Questo progetto è coerente con gli interessi delle frazioni di capitale che questa destra estrema globale vuole servire, in concorrenza con quella parte di sinistra che integra il partito della guerra. Un capitale che vive di estrattivismo, rilancio delle economie nazionali mediante l’industria delle armi e del controllo, rallentamento della cosiddetta transizione ecologica, ipersfruttamento del lavoro nei settori a più basso valore aggiunto (sempre più la base di economie sempre meno competitive sul piano globale), diffuso controllo sociale per sostenere le compagnie transnazionali del web.
Per queste ragioni lo stesso dibattito pubblico è sempre più incentrato sulla geopolitica. La logica del blocco nazionale assediato richiede unità interna e quindi la caccia ai disfattisti. Questi non sono i cosiddetti putiniani né i partiti non nemici o amici della Russia. Questi ultimi non sono anomalie critiche: sono già pienamente interni alla logica dei blocchi geopolitici e, proprio per questo, non rappresentano una minaccia per il regime di guerra, potendo anzi risultare funzionali alla sua stabilizzazione quando gli equilibri internazionali mutano. I «disfattisti» sono invece i movimenti sociali che cercano alternative alle politiche di morte, che vogliono riportare il diritto internazionale a funzionare in prospettiva decoloniale (di questo ha recentemente scritto Giso Amendola[1]), che puntano alla liberazione dalla logica sionista non solo per la Palestina. Ovviamente, un progetto antitetico alla guerra.
Il desiderio di giustizia
Il movimento per la Palestina propone un’alternativa di pace. Esso è profondamente mosso dal desiderio di giustizia. È stato agitato da questa spinta propriamente internazionalista. Sconta la debolezza di livelli organizzativi transnazionali ma le sue infrastrutture (si pensi al coordinamento tra i portuali del Mediterraneo) esistono. Sono operative. La spinta c’è. Non a caso il cosiddetto cessate il fuoco di ottobre non l’ha spenta. Si sono spente le luci dei grandi media ma non le mobilitazioni. Il movimento ha prodotto i suoi sedimenti. Gli esiti politici ci sono stati. Attraversano soprattutto una parte del movimento sindacale così come delle generazioni più giovani e della popolazione immigrata. Ma anche parte della realtà universitaria. E proprio contro questi mondi la repressione si è attivata.

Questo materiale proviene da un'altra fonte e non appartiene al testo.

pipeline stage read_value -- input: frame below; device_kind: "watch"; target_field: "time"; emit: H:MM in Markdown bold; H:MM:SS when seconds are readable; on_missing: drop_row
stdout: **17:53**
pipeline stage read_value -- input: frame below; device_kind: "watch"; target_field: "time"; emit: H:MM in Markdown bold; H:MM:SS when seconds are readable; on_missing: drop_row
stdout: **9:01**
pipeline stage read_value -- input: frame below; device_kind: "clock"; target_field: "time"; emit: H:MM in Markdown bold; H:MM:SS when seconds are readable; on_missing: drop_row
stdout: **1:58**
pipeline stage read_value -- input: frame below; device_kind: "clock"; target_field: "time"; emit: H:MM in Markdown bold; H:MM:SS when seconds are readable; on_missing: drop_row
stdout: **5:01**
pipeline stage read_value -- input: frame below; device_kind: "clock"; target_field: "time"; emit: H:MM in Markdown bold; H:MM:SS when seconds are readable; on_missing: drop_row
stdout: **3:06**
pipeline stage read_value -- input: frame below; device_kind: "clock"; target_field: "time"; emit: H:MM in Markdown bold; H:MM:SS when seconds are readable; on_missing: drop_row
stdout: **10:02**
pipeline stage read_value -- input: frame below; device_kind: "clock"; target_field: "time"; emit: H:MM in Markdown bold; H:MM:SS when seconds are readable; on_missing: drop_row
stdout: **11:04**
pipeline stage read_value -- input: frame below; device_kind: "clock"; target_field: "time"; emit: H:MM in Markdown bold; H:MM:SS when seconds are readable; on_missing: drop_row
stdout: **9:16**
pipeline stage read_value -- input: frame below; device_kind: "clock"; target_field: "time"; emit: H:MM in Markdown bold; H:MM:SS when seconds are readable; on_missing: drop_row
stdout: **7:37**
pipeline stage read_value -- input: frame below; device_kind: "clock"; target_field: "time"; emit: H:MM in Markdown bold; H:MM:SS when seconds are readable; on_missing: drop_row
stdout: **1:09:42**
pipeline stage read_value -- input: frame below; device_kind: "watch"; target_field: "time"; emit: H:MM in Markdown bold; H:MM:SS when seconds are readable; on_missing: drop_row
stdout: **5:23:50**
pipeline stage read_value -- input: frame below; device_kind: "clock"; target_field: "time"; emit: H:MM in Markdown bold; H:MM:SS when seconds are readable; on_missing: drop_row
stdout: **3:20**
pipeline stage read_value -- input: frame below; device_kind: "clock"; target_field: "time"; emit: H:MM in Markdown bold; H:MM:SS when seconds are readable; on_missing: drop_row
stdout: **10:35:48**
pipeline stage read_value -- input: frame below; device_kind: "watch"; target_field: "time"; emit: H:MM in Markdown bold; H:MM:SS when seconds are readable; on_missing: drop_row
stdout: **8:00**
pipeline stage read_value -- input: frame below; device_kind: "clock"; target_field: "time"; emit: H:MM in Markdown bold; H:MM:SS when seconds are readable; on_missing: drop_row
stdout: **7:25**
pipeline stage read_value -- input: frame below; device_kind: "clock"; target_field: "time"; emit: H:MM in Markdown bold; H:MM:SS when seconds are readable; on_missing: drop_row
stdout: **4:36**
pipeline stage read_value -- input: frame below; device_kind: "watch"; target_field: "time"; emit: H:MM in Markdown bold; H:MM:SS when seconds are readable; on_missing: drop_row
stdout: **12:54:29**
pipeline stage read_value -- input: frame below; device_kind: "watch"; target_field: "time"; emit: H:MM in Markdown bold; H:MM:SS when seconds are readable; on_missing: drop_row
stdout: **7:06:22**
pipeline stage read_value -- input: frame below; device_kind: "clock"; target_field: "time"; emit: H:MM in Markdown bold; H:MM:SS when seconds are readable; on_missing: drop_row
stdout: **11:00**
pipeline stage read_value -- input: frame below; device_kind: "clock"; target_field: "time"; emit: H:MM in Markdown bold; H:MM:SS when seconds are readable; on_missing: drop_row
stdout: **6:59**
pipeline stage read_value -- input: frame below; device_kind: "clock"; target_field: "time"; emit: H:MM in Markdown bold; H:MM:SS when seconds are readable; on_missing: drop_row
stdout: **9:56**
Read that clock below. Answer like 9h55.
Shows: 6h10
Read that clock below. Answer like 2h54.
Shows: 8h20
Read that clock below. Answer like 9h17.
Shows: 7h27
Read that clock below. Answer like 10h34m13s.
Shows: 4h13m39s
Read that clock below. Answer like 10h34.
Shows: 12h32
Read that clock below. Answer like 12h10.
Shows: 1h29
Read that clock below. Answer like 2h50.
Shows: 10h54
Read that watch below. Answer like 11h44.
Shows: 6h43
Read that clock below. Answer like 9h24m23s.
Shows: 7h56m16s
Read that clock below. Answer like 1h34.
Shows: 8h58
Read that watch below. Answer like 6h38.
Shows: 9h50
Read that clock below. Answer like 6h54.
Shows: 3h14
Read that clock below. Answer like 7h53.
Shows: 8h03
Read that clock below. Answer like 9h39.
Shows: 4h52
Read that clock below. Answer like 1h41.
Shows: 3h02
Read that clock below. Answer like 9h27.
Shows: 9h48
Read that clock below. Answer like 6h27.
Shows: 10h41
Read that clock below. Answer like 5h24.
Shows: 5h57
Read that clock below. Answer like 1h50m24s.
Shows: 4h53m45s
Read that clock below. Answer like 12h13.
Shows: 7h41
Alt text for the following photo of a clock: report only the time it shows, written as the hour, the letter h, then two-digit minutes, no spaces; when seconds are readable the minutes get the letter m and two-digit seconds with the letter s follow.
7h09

Ovviamente la partita è aperta. È sempre aperta. Bisogna decidere come starci dentro. Come sottrarsi al gioco della repressione proposto/imposto dall’avversario. Il Sudafrica ha usato l’arma del diritto internazionale per portare il Governo di Israele di fronte all’accusa di genocidio. È un esempio. Un altro esempio è quello dei cortei diventati blocchi: spazi eterogenei divenuti spazi di lotta. Assemblee, informazione, mobilitazioni, campagne di boicottaggio e sostegno internazionale, sciopero. Il ventaglio delle azioni di movimento è ampio per evitare la trappola repressiva. E per dare continuità e prospettiva al desiderio di giustizia.